The Stall is an MCP server published by ai.intuitek.the-stall. It exposes two hundred and five pay-per-call AI tools through a streamable HTTP transport. The tool catalogue covers financial markets, decentralized finance, meteorological history, developer knowledge, and current events. Specific domains include stocks, cryptocurrency, DeFi protocols, historical weather data, Stack Overflow, and news. Every call is priced in USDC. The server does not expose installation commands, package manager metadata, or repository details in its registry record, and no individual tool descriptions or schemas are provided. Agents that connect to this server can invoke tools across these subject areas on a per-use basis rather than through a flat subscription. Because the upstream record lists no environment variables, no additional runtime configuration is documented.
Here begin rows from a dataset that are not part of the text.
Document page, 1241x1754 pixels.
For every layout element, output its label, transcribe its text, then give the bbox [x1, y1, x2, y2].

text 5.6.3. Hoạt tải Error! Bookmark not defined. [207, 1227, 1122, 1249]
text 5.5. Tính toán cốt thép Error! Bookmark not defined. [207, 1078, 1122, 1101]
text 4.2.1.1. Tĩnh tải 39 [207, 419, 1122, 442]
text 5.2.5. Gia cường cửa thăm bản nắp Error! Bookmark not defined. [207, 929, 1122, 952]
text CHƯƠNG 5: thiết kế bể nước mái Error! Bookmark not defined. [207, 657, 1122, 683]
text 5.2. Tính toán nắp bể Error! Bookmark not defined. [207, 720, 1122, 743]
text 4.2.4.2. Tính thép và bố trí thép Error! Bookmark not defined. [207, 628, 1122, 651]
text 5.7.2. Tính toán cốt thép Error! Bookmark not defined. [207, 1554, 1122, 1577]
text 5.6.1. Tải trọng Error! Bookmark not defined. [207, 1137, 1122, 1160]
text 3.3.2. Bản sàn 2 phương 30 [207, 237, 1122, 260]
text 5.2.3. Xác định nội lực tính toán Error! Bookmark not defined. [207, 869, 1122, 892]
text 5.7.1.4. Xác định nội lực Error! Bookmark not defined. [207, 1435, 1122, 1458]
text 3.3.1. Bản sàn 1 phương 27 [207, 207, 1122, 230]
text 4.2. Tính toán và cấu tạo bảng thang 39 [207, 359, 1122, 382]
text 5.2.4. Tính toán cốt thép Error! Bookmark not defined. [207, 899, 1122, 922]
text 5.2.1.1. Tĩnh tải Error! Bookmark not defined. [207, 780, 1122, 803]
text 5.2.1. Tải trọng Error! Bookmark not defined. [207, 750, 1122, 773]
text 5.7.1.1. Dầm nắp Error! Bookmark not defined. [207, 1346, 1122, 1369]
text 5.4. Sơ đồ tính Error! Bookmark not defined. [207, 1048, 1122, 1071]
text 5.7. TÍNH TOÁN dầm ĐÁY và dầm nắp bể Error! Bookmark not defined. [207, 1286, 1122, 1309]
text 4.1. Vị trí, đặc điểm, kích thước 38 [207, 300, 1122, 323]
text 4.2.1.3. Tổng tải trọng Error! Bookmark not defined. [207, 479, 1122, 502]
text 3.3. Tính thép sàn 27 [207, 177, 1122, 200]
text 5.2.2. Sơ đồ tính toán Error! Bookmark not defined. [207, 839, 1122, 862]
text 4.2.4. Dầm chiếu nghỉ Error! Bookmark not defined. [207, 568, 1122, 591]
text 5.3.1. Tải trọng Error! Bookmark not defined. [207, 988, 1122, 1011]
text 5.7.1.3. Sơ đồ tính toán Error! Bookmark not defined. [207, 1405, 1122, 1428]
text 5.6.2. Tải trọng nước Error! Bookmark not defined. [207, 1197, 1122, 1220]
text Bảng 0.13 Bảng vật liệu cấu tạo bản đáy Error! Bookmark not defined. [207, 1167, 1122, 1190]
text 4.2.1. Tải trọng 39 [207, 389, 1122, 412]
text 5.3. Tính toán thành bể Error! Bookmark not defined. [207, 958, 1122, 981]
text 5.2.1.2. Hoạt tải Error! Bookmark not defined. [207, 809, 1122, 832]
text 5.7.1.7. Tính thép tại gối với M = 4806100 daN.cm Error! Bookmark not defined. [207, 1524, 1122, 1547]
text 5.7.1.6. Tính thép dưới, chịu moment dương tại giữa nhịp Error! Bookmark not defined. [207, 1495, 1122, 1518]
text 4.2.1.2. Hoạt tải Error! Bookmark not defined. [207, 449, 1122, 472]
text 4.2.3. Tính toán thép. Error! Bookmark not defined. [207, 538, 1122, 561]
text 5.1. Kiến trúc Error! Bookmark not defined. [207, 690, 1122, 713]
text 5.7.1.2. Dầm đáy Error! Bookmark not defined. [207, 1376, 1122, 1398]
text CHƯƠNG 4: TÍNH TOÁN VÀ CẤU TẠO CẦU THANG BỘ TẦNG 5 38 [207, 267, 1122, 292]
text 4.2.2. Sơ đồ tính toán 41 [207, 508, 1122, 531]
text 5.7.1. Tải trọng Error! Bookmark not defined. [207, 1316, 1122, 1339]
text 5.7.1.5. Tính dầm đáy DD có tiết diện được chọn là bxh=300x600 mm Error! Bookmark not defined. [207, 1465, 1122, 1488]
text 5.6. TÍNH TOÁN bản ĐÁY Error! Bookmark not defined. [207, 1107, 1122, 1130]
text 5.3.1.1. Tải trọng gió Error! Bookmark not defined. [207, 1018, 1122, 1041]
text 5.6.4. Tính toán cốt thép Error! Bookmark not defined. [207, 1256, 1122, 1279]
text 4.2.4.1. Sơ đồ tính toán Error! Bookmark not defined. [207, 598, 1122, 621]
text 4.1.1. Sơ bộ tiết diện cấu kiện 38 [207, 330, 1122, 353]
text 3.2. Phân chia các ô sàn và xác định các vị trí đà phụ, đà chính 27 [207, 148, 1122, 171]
The server operates over streamable HTTP, which determines how an agent host must connect to it. Developers should evaluate whether the per-call USDC pricing model and the available domains match their agent workflows before integrating.

Use cases

  • Query stock and cryptocurrency market data through agent conversations.
  • Retrieve historical weather records for time-series analysis.
  • Access Stack Overflow content for developer-focused agent responses.
  • Fetch news and DeFi protocol data as part of automated research tasks.

When to use it

  • You need an agent to fetch live or historical data across finance, weather, news, or developer knowledge.
  • You prefer a pay-per-call cost structure denominated in USDC rather than a subscription.
  • Your MCP client supports streamable HTTP connections.
  • You want a broad catalogue of external data sources from a single integration point.

When not to use it

  • You require a fixed-price or free toolset instead of per-call USDC billing.
  • Your infrastructure only supports stdio or SSE transport, not streamable HTTP.
  • You need deep tool-level documentation or schemas, which are not supplied in the registry record.
  • You are looking for a self-hosted or open-source package with published repository and install instructions.